▸ **Activity**
All the entries need to be duplicated exactly, with the pictures omitted.

=== Input records ===

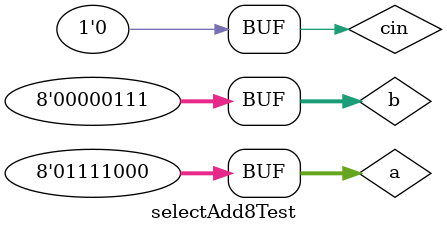
<source format=v>
`timescale 1ns / 1ps


module selectAdd8Test;

	// Inputs
	reg [7:0] a;
	reg [7:0] b;
	reg cin;

	// Outputs
	wire [7:0] sum;
	wire cout;

	// Instantiate the Unit Under Test (UUT)
	selectAdd8 uut (
		.a(a), 
		.b(b), 
		.cin(cin), 
		.sum(sum), 
		.cout(cout)
	);

	initial begin
		a = 8'b0000_0000;
		b = 8'b0000_0000;
		cin = 0;
		#50;
		a = 8'b1111_1111;
		b = 8'b0000_0001;
		cin = 0;
		#50;
		a = 8'b1000_0111;
		b = 8'b0010_1101;
		cin = 1;
		#50;
		a = 8'b0000_0111;
		b = 8'b0010_1111;
		cin = 0;
		#50;
		a = 8'b0000_0111;
		b = 8'b0001_1100;
		cin = 0;
		#50;
		a = 8'b0111_1000;
		b = 8'b0000_0111;
		cin = 0;
	end
      
endmodule


</source>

===

▸ **Problem solution**
<source format=v>
`timescale 1ns / 1ps


module selectAdd8Test;

	// Inputs
	reg [7:0] a;
	reg [7:0] b;
	reg cin;

	// Outputs
	wire [7:0] sum;
	wire cout;

	// Instantiate the Unit Under Test (UUT)
	selectAdd8 uut (
		.a(a), 
		.b(b), 
		.cin(cin), 
		.sum(sum), 
		.cout(cout)
	);

	initial begin
		a = 8'b0000_0000;
		b = 8'b0000_0000;
		cin = 0;
		#50;
		a = 8'b1111_1111;
		b = 8'b0000_0001;
		cin = 0;
		#50;
		a = 8'b1000_0111;
		b = 8'b0010_1101;
		cin = 1;
		#50;
		a = 8'b0000_0111;
		b = 8'b0010_1111;
		cin = 0;
		#50;
		a = 8'b0000_0111;
		b = 8'b0001_1100;
		cin = 0;
		#50;
		a = 8'b0111_1000;
		b = 8'b0000_0111;
		cin = 0;
	end
      
endmodule


</source>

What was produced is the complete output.